Unfortunately, according to the authors, women who are obese are less likely to receive routine gynecologic care due to bias and fear of judgement, or even practical issues like exam tables, gowns, and equipment not being adequate. Another issue is that of mobility: is the exam table too narrow for safety and comfortable positioning? In my own clinical practice, I have had patients ask me: "Is that massage table going to hold me?" In order to answer that question, you need to know what the safe weight limits are for your chairs, walkers, exam tables, and any other equipment your patients may use. You might imagine that if a patient is concerned about falling off of a table, completing an appropriate exam could be difficult due to muscle guarding. Other techniques recommended include the following:
- ask an assistant to gently hold back skin folds if vagina or vulva is obscured
- ask the patient to flex her hips upward if able
- ask patient to help hold back excess skin in lower abdomen if helpful
- ultrasound may be used rather than palpation as needed (this is in reference to a medical gynecologic exam, but how might rehab US contribute to our toolkit?)

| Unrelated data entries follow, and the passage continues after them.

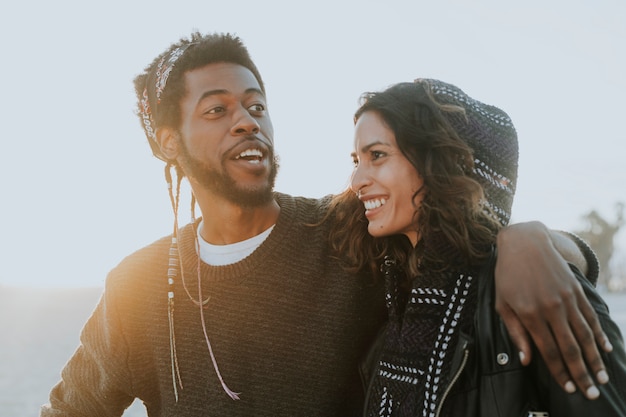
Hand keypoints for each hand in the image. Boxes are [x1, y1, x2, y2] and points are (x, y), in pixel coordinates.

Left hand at [495, 221, 612, 399]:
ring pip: (585, 335)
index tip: (569, 388)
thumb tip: (526, 360)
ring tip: (601, 378)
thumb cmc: (507, 275)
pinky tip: (604, 349)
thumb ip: (515, 331)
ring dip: (595, 359)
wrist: (525, 242)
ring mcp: (566, 299)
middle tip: (592, 393)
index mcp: (530, 314)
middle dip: (582, 374)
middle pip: (570, 348)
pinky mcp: (575, 290)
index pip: (549, 351)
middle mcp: (551, 308)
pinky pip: (589, 317)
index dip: (560, 372)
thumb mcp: (502, 303)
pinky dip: (598, 334)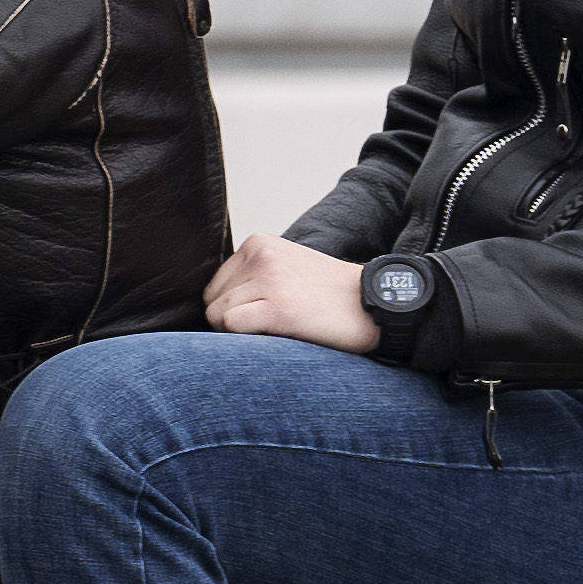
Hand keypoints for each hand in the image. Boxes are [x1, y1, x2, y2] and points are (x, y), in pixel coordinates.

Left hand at [204, 233, 380, 353]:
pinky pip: (231, 327)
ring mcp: (268, 279)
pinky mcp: (277, 307)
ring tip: (278, 328)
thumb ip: (250, 278)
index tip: (263, 313)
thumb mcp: (285, 269)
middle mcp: (260, 255)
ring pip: (217, 316)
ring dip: (241, 333)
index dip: (232, 308)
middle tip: (272, 324)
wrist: (374, 303)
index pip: (214, 286)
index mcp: (258, 243)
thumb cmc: (328, 296)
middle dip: (232, 321)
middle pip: (211, 302)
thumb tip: (208, 308)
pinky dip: (246, 340)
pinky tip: (278, 335)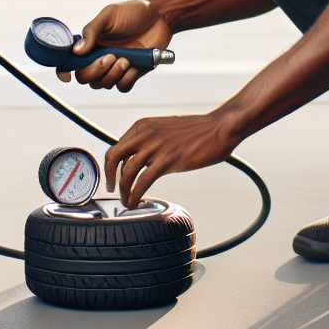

- document any difficulty with the examination - placing a small towel or pillow under the patient's hips may also help in viewing the cervix
This "Bias Tool Kit" offers further suggestions to avoid causing harm when evaluating a woman who is obese:
- if you would like to weigh the patient, ask for consent first, using sensitive language, i.e. "would you like to be weighed today?" and maintain privacy
- in addition to considering equipment like tables, think about having a stepstool with a handle, properly sized blood pressure cuffs, sturdy, armless chairs, and a long exam speculum
- use words that patients find more acceptable, such as excess weight or BMI
Advice to the nurse practitioners include the following to counter the fact that obese women are often discriminated against:
"If the exam is limited by obesity, the patient should be told in a clear, non-judgmental manner. Patients have a right and responsibility to understand the findings of the health care visit." For example, for a medical exam: "Due to the shape and size of your body, I wasn't able to feel your uterus and ovaries." Any similarly needed communications can be shared in a professional and warm tone.
While sensitive topics can require patience, practice, and an abundance of professionalism, everyone wins when difficult subjects are approached with honesty. Thanks again to Erin B. for shining her light on this sensitive and valuable topic.